Oleh Tabrani Yunis
Ini adalah postingan tulisanku yang ke 503 di Kompasiana, sejak bergabung menjadi warga desa Kompasiana. Kumpulan orang-orang yang memiliki minat atau hobbi, bahkan kebiasan yang sama, yakni menulis dan memublikasikannya di laman warga yang  disebut Kompasiana ini. Warga yang membiasakan diri dengan aktivitas menulis apa saja yang disukai, baik tulisan essay, opini, feature dan bahkan juga puisi. Pokoknya warga desa Kompasiana ini memiliki minat menulis dengan latar belakang akademis yang berbeda, budaya dan status yang berbeda. Ya, pasti berbeda semua.
Kini, sudah sembilan tahun menjadi warga penulis Kompasiana yang pada hari ini, baru menulis sebanyak lebih kurang 500 tulisan. Jadi, bila dilihat dari kurun waktu tersebut, aku jauh kalah dibandingkan sejumlah warga Kompasiana lainnya. Apalagi kalau aku bandingkan dengan Pak Tjip, Abanggeutanyoe, Bambang, Rustian. Ronald Wan dan lain-lain, aku jauh tertinggal di belakang.
Namun, aku pantas pula bersyukur, walau jumlah tulisanku masih belum seperti mereka. Paling tidak, ada yang aku banggakan sedikit. Juga bisa kujadikan sebagai bahan untuk memotivasi diri sendiri, anak-anakku, istriku dan bahkan sahabat-sahabatku di lingkunganku.Â
Ya, aku pantas berbangga. Namun, di tengah rasa bangga teraebut, sesungguhnya ketika aku menulis dan memuatnya di media seperti media cetak dan media Online, aku punya harapan agar tulisan-tulisanku tersebut dibaca oleh banyak orang. Sebab, semakin banyak orang yang membaca, aku berharap pula tulisan itu akan bisa membawa manfaat bagi banyak orang. Tidak semua media bisa kita lihat jumlah pembaca tulisan kita. Namun di media Online, kita bisa melihat berapa banyak pembaca tersebut, seperti halnya Kompasiana.
Aku tidak tahu, apakah semua penulis yang menulis di Kompasiana ini ingin melihat jumlah pembaca, atau ingin tahu rating tulisan mereka. Tetapi bagiku akan sangat senang melihat ada berapa jumlah pembaca yang membaca, merespon dengan  penilaian atau juga komentar. Bagiku, semakin banyak yang membaca, memberikan apresiasi dan mengomentari, berarti tulisan yang Aku posting itu menarik dan penting untuk dibaca.

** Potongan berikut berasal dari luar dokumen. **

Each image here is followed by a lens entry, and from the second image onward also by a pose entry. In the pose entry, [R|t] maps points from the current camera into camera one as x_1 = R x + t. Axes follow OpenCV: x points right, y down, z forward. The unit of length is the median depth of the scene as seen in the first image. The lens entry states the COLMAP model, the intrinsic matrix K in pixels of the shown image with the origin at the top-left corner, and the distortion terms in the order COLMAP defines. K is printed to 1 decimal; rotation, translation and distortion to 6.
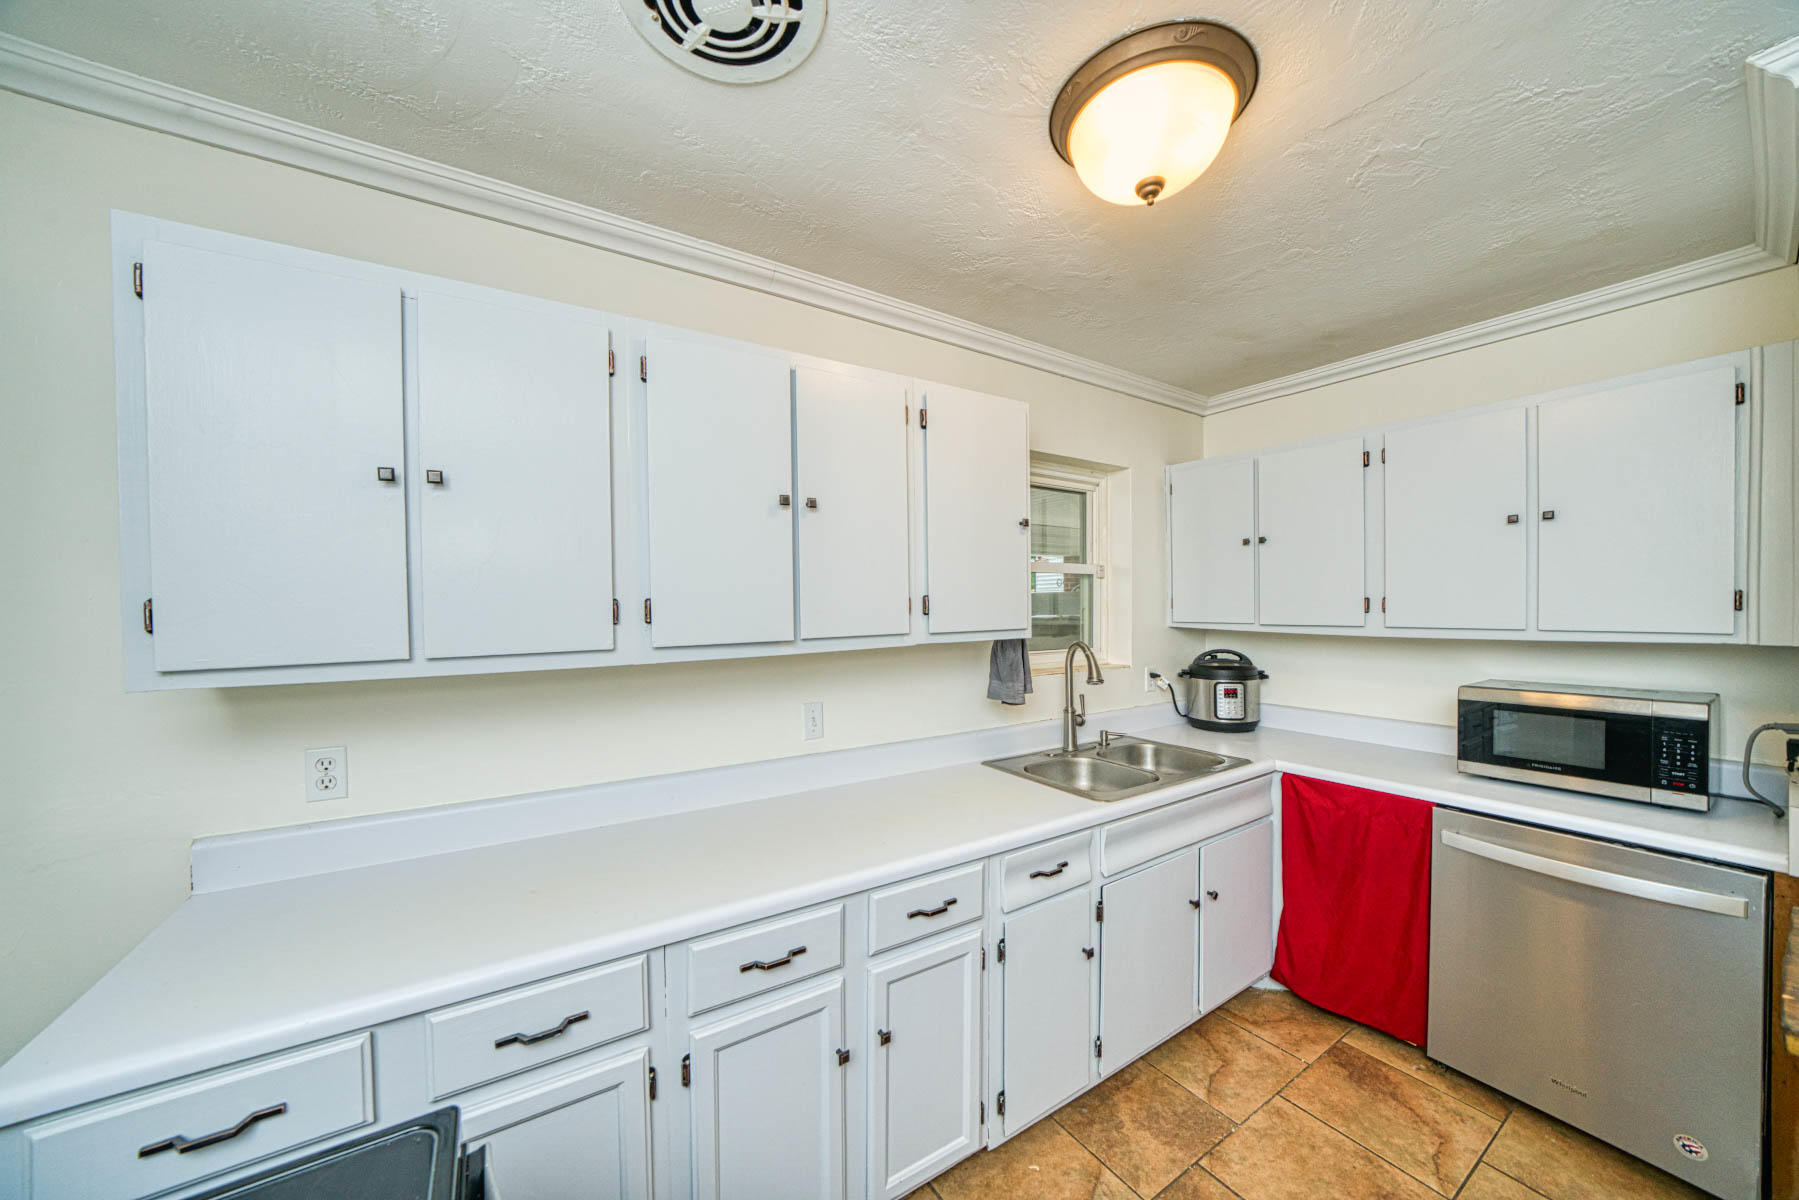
lens RADIAL K [[624.2, 0, 907.8], [0, 624.2, 618.5], [0, 0, 1]] dist [-0.008669, 0.000009]
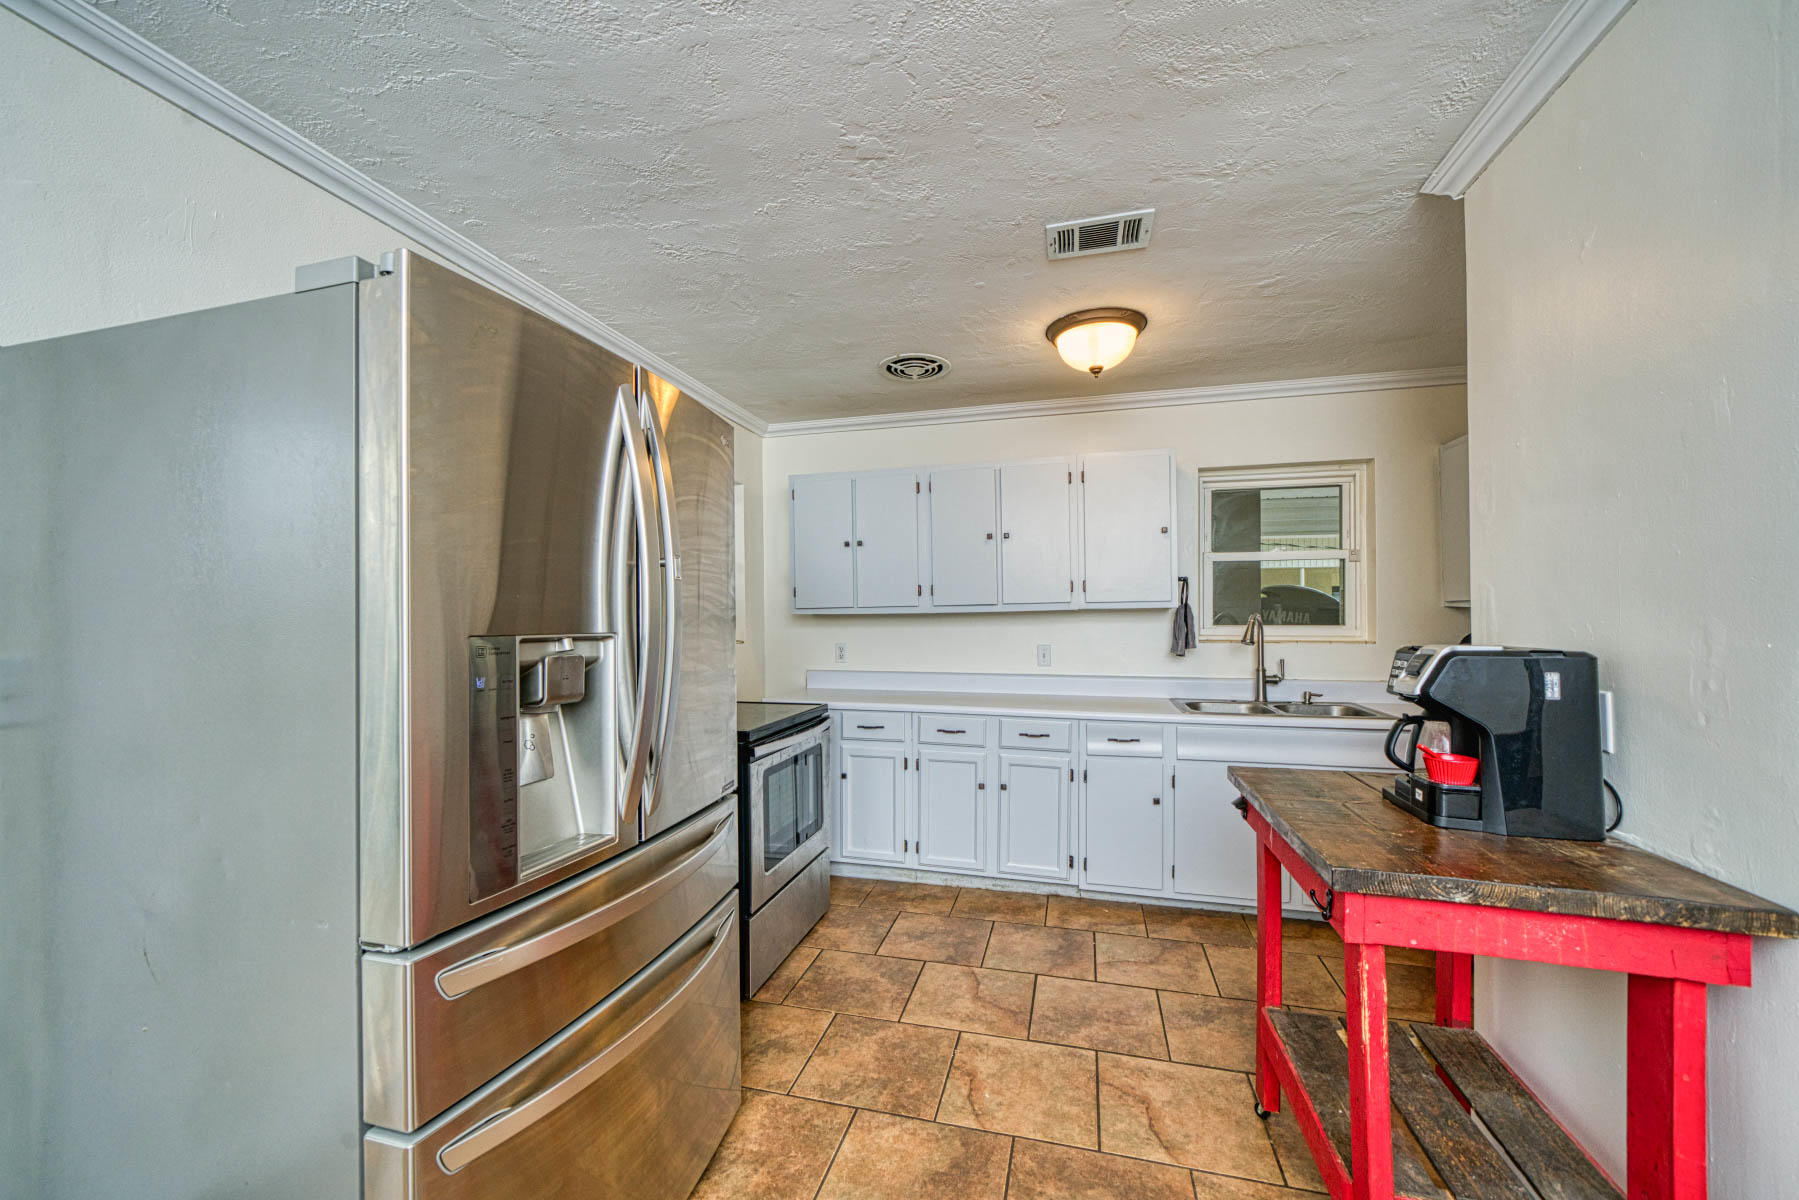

Nah, melihat realitas dari setiap postingan tulisanku di Kompasiana akhir-akhir ini, ada kondisi yang tidak menggembirakanku. Alu melihat penurunan jumlah pembaca di setiap postingan tulisanku. Hal itu, membuat selera menulis ikut terganggu. Walau aku tetap menulis setiap hari. Namun alangkah menyenangkan bila jumlah orang yang membaca, menilai dan memberi komentar itu banyak jumlahnya. Namun, apa daya, hal jumlah pembaca berkurang hingga di bawah angka 100.Â
Menurunnya rating pembaca, penilai dan pemberi komentar tersebut tentu banyak sebabnya. Bisa saja karena tulisan yang aku sajikan tidak menarik dan tidak penting untuk dibaca. Jadi, ketika tulisan tersebut tidak menarik, maka wajar kalau jumlah pembaca menurun. Ini harus diakui dan harus ada upaya untuk meningkatkan nilai  atau kualitas tulisan. Walau sebenarnya kalau kita amati secara umum, bukan hanua berkurang pada tulisanku, tetapi jugapada tulisan-tulisan orang lain yang aku kenal memiliki kualitas tulisan bagus. Nah, kalau kondisi ini terjadi pada banyak penulis, apakah ini yang disebut dengan krisis pembaca?
Kiranya, aku ingin mendapatkan respon dari teman-teman warga Kompasiana lainnya. Aku berharap ada yang mau dan bersedia merespon apa yang sedang aku rasakan ini. Ya, aku menunggu respon teman teman.'Respon itu akan sangat berarti bagiku.